Anyway I like the style of the setup even if it’s flawed. It sort of does a reverse-logic statistical sleight of hand, implying that something statistical ought to be true because the opposite is false. Like how about: if essentially 100% of all humans who are alive or who have ever lived are not me, the math implies even I am not me. Doctorow brings up another similar example. It starts with the premise that the universe exists on an unfathomably long timescale by human standards, but yet, you are alive right now. That is an extremely unlikely occurrence given your pathetic human lifespan as a fraction of the universe’s existence, which is essentially zero. Unless you are immortal*.
*You’re not. It’s just observation bias. You weren’t around for the previous 14 billion years to notice you weren’t alive.

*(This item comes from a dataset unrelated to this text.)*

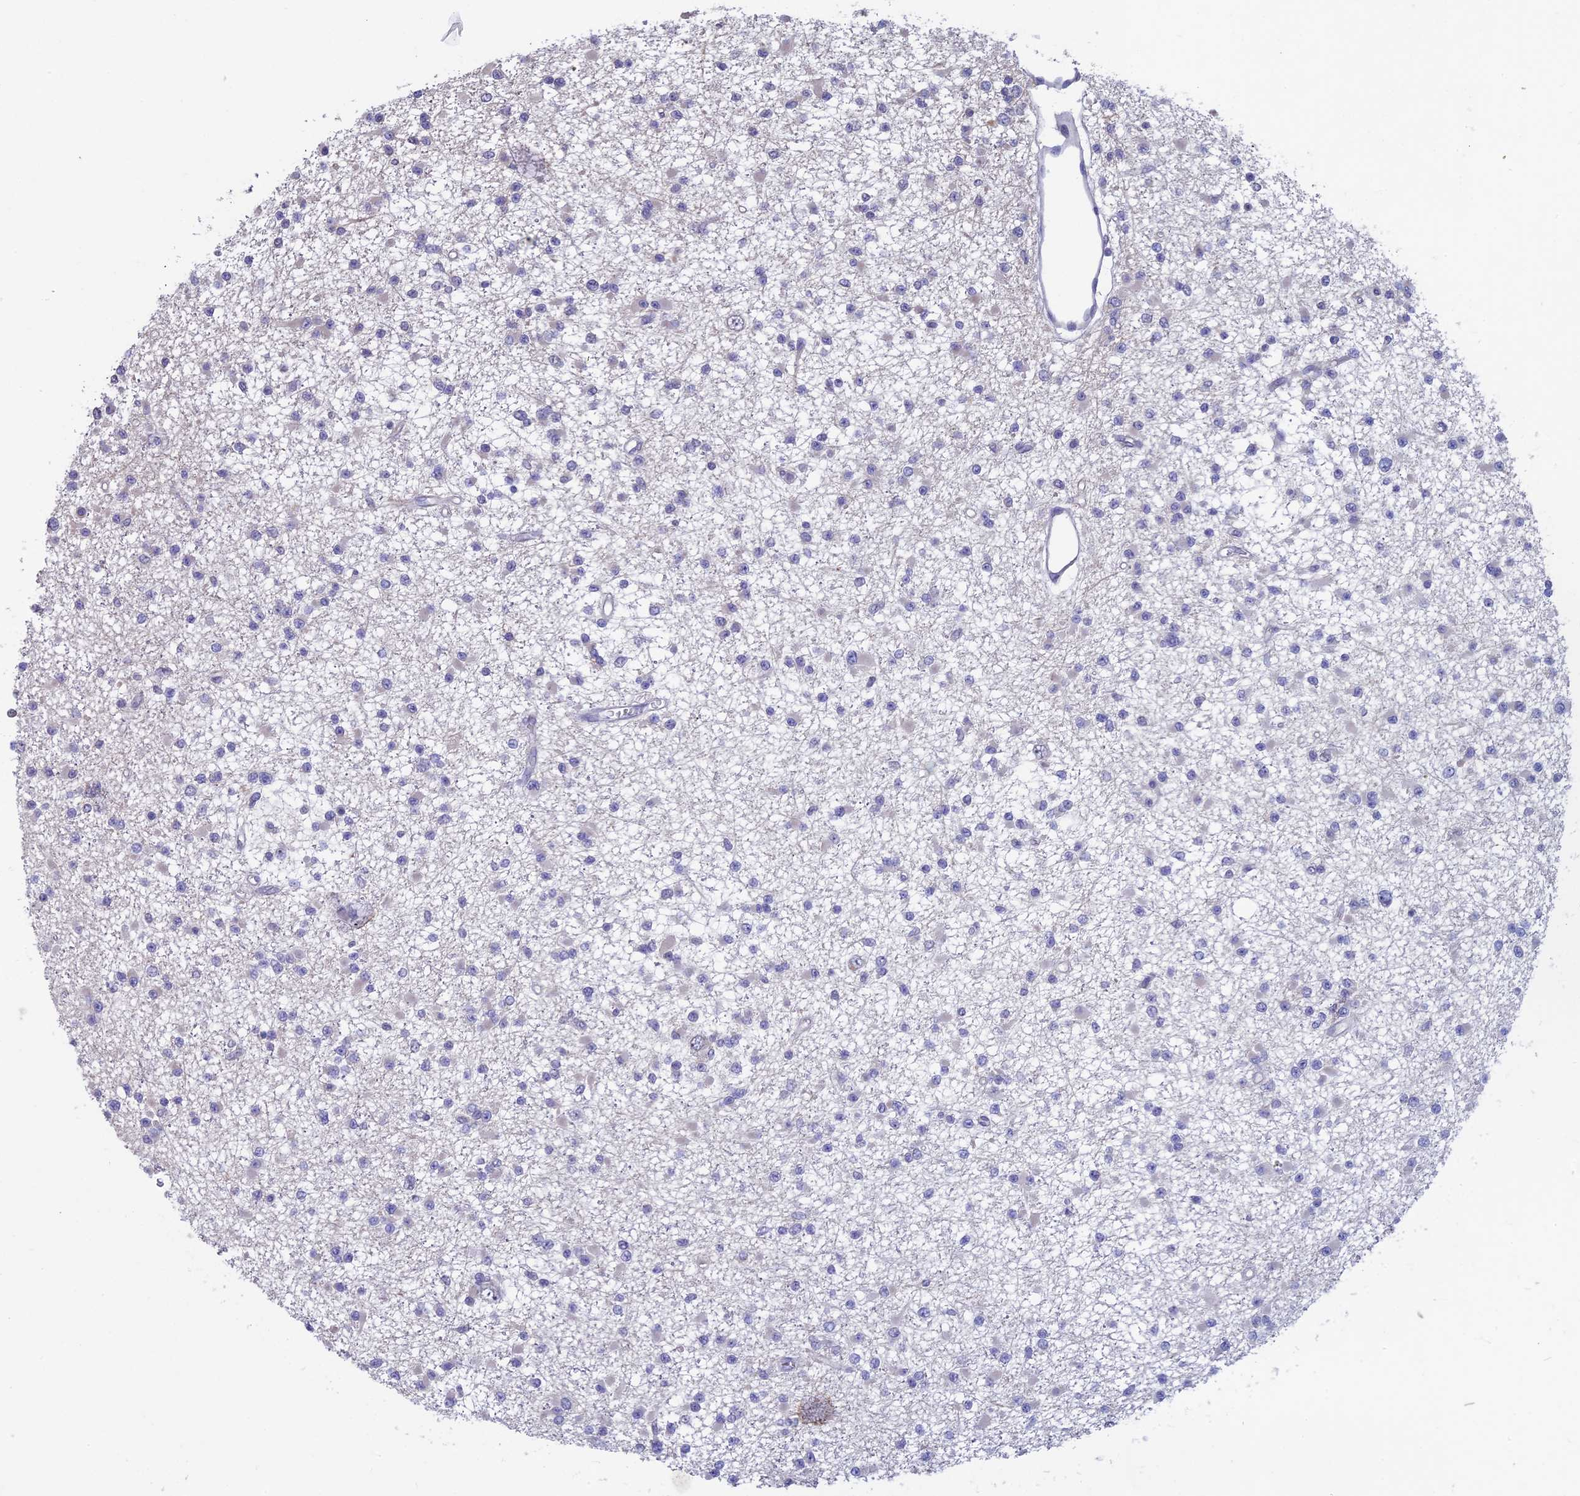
{"staining": {"intensity": "negative", "quantity": "none", "location": "none"}, "tissue": "glioma", "cell_type": "Tumor cells", "image_type": "cancer", "snomed": [{"axis": "morphology", "description": "Glioma, malignant, Low grade"}, {"axis": "topography", "description": "Brain"}], "caption": "Immunohistochemistry (IHC) micrograph of human glioma stained for a protein (brown), which demonstrates no staining in tumor cells.", "gene": "SPIRE1", "patient": {"sex": "female", "age": 22}}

“Whispers” also leans on a few bits of fanciful, highly improbable sci-fi. One, that you could create a perfect replica of a person. So perfect that even their family and friends weren’t sure of the difference, and an elaborate interplanetary scheme would be required to ferret out the replica. (Couldn’t they just look for the guy with more atoms that the rest of the universe??) It also has a bit if the same reverse deductive essence—O’Brien thinks everyone is acting weird so there must be some external force at play, which he has somehow eluded, and must fight against. The actual truth just never occurs to him.
I really enjoyed this one and didn’t understand it at all while I was watching. But once the ending sunk in I appreciated all the little touches and everything fell into place. Keiko is great in the awkward position of having to pretend Replicant O’Brien is her husband, oh yeah hon it’s totally normal for me to go to work at 5:30am and also I’m bringing our daughter with me. Also liked that Quark almost inadvertently blew the scheme by telling him, “The odds are against you, O’Brien.” Which has several layers of meaning in this context, although most notable is that he’s just thinking about the next O’Brien/Bashir racquetball showdown. It always comes back to racquetball.
Overall: 5 out of 5. A mindbender with a great twist. Maybe a bit of a soft ending but super enjoyable throughout.
I love Whispers! It works so well because you think the character is O’Brien so you really think that something is wrong with everybody else. They build the paranoia really well for television. And the first time I saw this ep, the ending was a total sucker punch.